(Provided records Opens)
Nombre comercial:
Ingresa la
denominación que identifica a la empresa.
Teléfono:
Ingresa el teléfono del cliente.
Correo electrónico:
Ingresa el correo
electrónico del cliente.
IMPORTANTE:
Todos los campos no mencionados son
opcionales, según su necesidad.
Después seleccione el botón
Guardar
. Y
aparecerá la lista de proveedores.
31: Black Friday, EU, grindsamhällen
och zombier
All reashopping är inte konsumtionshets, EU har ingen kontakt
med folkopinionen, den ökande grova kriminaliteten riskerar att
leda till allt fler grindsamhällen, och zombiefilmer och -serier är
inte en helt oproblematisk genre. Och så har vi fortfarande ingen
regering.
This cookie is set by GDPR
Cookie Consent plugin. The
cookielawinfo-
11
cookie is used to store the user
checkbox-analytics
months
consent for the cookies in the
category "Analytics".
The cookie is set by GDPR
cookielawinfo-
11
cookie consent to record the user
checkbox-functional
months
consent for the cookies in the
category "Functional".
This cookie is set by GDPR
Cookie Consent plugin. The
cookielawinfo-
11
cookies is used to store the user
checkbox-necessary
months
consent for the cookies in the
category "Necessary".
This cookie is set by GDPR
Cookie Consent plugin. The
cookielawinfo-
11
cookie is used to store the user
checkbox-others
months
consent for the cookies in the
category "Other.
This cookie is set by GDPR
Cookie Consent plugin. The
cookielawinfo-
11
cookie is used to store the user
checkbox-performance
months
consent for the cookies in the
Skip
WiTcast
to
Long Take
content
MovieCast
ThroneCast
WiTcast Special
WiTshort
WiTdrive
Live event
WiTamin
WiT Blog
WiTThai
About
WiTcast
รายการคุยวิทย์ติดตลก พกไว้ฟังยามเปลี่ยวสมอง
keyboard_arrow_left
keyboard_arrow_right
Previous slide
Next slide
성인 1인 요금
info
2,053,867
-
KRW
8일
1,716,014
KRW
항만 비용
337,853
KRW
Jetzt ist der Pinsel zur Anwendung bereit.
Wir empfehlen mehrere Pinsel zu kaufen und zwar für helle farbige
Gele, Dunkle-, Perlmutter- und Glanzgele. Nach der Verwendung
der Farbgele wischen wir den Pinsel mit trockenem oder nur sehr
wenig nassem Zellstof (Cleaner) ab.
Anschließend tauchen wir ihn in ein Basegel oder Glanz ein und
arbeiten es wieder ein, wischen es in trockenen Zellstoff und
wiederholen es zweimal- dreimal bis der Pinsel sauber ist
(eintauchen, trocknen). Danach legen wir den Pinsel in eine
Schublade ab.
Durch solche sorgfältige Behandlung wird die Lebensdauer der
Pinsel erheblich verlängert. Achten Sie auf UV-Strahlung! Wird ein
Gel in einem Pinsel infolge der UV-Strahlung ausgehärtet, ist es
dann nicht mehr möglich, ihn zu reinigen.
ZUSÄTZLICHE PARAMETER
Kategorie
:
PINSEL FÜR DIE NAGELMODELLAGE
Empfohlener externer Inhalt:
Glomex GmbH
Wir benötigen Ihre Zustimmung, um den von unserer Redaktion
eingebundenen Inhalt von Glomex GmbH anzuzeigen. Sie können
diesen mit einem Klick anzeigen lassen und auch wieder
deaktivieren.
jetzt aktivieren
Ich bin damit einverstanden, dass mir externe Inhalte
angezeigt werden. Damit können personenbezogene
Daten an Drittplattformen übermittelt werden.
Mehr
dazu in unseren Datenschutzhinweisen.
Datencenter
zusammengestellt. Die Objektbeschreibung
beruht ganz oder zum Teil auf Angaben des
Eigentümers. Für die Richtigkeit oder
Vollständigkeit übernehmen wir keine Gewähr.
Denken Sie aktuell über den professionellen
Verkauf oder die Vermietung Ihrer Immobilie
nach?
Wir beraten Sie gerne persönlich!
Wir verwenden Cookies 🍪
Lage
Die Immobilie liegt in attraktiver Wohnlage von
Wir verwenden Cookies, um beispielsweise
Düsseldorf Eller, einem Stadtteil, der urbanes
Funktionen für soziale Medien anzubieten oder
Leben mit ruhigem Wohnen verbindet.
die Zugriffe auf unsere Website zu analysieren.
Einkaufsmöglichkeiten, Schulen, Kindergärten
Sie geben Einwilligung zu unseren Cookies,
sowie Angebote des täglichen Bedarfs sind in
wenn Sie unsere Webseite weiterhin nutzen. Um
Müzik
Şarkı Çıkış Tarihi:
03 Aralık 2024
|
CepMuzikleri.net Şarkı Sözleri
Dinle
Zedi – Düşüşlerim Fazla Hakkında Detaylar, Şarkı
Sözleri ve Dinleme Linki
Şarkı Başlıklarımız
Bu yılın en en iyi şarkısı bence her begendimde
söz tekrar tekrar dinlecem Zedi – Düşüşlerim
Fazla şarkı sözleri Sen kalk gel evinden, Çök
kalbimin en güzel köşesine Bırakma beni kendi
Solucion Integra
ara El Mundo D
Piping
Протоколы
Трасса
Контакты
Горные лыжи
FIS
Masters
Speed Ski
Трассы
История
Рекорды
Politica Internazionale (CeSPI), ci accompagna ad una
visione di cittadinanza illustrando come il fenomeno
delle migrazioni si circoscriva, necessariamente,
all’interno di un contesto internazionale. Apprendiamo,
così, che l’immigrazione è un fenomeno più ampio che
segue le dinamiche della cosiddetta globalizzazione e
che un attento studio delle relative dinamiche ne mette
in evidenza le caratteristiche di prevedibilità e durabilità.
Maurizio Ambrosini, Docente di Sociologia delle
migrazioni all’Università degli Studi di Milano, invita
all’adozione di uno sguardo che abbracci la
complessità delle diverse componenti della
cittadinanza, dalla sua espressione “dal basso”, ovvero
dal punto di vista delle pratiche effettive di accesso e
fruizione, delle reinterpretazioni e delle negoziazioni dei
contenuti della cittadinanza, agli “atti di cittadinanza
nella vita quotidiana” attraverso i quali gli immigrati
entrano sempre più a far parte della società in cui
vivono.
(Provided records Closes)
Required work » Rewrite the listing above so that each "Cookie Consent plugin" becomes "Cookie Consent extension", keeping every other line the same.

Exercise output »
Nombre comercial:
Ingresa la
denominación que identifica a la empresa.
Teléfono:
Ingresa el teléfono del cliente.
Correo electrónico:
Ingresa el correo
electrónico del cliente.
IMPORTANTE:
Todos los campos no mencionados son
opcionales, según su necesidad.
Después seleccione el botón
Guardar
. Y
aparecerá la lista de proveedores.
31: Black Friday, EU, grindsamhällen
och zombier
All reashopping är inte konsumtionshets, EU har ingen kontakt
med folkopinionen, den ökande grova kriminaliteten riskerar att
leda till allt fler grindsamhällen, och zombiefilmer och -serier är
inte en helt oproblematisk genre. Och så har vi fortfarande ingen
regering.
This cookie is set by GDPR
Cookie Consent extension. The
cookielawinfo-
11
cookie is used to store the user
checkbox-analytics
months
consent for the cookies in the
category "Analytics".
The cookie is set by GDPR
cookielawinfo-
11
cookie consent to record the user
checkbox-functional
months
consent for the cookies in the
category "Functional".
This cookie is set by GDPR
Cookie Consent extension. The
cookielawinfo-
11
cookies is used to store the user
checkbox-necessary
months
consent for the cookies in the
category "Necessary".
This cookie is set by GDPR
Cookie Consent extension. The
cookielawinfo-
11
cookie is used to store the user
checkbox-others
months
consent for the cookies in the
category "Other.
This cookie is set by GDPR
Cookie Consent extension. The
cookielawinfo-
11
cookie is used to store the user
checkbox-performance
months
consent for the cookies in the
Skip
WiTcast
to
Long Take
content
MovieCast
ThroneCast
WiTcast Special
WiTshort
WiTdrive
Live event
WiTamin
WiT Blog
WiTThai
About
WiTcast
รายการคุยวิทย์ติดตลก พกไว้ฟังยามเปลี่ยวสมอง
keyboard_arrow_left
keyboard_arrow_right
Previous slide
Next slide
성인 1인 요금
info
2,053,867
-
KRW
8일
1,716,014
KRW
항만 비용
337,853
KRW
Jetzt ist der Pinsel zur Anwendung bereit.
Wir empfehlen mehrere Pinsel zu kaufen und zwar für helle farbige
Gele, Dunkle-, Perlmutter- und Glanzgele. Nach der Verwendung
der Farbgele wischen wir den Pinsel mit trockenem oder nur sehr
wenig nassem Zellstof (Cleaner) ab.
Anschließend tauchen wir ihn in ein Basegel oder Glanz ein und
arbeiten es wieder ein, wischen es in trockenen Zellstoff und
wiederholen es zweimal- dreimal bis der Pinsel sauber ist
(eintauchen, trocknen). Danach legen wir den Pinsel in eine
Schublade ab.
Durch solche sorgfältige Behandlung wird die Lebensdauer der
Pinsel erheblich verlängert. Achten Sie auf UV-Strahlung! Wird ein
Gel in einem Pinsel infolge der UV-Strahlung ausgehärtet, ist es
dann nicht mehr möglich, ihn zu reinigen.
ZUSÄTZLICHE PARAMETER
Kategorie
:
PINSEL FÜR DIE NAGELMODELLAGE
Empfohlener externer Inhalt:
Glomex GmbH
Wir benötigen Ihre Zustimmung, um den von unserer Redaktion
eingebundenen Inhalt von Glomex GmbH anzuzeigen. Sie können
diesen mit einem Klick anzeigen lassen und auch wieder
deaktivieren.
jetzt aktivieren
Ich bin damit einverstanden, dass mir externe Inhalte
angezeigt werden. Damit können personenbezogene
Daten an Drittplattformen übermittelt werden.
Mehr
dazu in unseren Datenschutzhinweisen.
Datencenter
zusammengestellt. Die Objektbeschreibung
beruht ganz oder zum Teil auf Angaben des
Eigentümers. Für die Richtigkeit oder
Vollständigkeit übernehmen wir keine Gewähr.
Denken Sie aktuell über den professionellen
Verkauf oder die Vermietung Ihrer Immobilie
nach?
Wir beraten Sie gerne persönlich!
Wir verwenden Cookies 🍪
Lage
Die Immobilie liegt in attraktiver Wohnlage von
Wir verwenden Cookies, um beispielsweise
Düsseldorf Eller, einem Stadtteil, der urbanes
Funktionen für soziale Medien anzubieten oder
Leben mit ruhigem Wohnen verbindet.
die Zugriffe auf unsere Website zu analysieren.
Einkaufsmöglichkeiten, Schulen, Kindergärten
Sie geben Einwilligung zu unseren Cookies,
sowie Angebote des täglichen Bedarfs sind in
wenn Sie unsere Webseite weiterhin nutzen. Um
Müzik
Şarkı Çıkış Tarihi:
03 Aralık 2024
|
CepMuzikleri.net Şarkı Sözleri
Dinle
Zedi – Düşüşlerim Fazla Hakkında Detaylar, Şarkı
Sözleri ve Dinleme Linki
Şarkı Başlıklarımız
Bu yılın en en iyi şarkısı bence her begendimde
söz tekrar tekrar dinlecem Zedi – Düşüşlerim
Fazla şarkı sözleri Sen kalk gel evinden, Çök
kalbimin en güzel köşesine Bırakma beni kendi
Solucion Integra
ara El Mundo D
Piping
Протоколы
Трасса
Контакты
Горные лыжи
FIS
Masters
Speed Ski
Трассы
История
Рекорды
Politica Internazionale (CeSPI), ci accompagna ad una
visione di cittadinanza illustrando come il fenomeno
delle migrazioni si circoscriva, necessariamente,
all’interno di un contesto internazionale. Apprendiamo,
così, che l’immigrazione è un fenomeno più ampio che
segue le dinamiche della cosiddetta globalizzazione e
che un attento studio delle relative dinamiche ne mette
in evidenza le caratteristiche di prevedibilità e durabilità.
Maurizio Ambrosini, Docente di Sociologia delle
migrazioni all’Università degli Studi di Milano, invita
all’adozione di uno sguardo che abbracci la
complessità delle diverse componenti della
cittadinanza, dalla sua espressione “dal basso”, ovvero
dal punto di vista delle pratiche effettive di accesso e
fruizione, delle reinterpretazioni e delle negoziazioni dei
contenuti della cittadinanza, agli “atti di cittadinanza
nella vita quotidiana” attraverso i quali gli immigrati
entrano sempre più a far parte della società in cui
vivono.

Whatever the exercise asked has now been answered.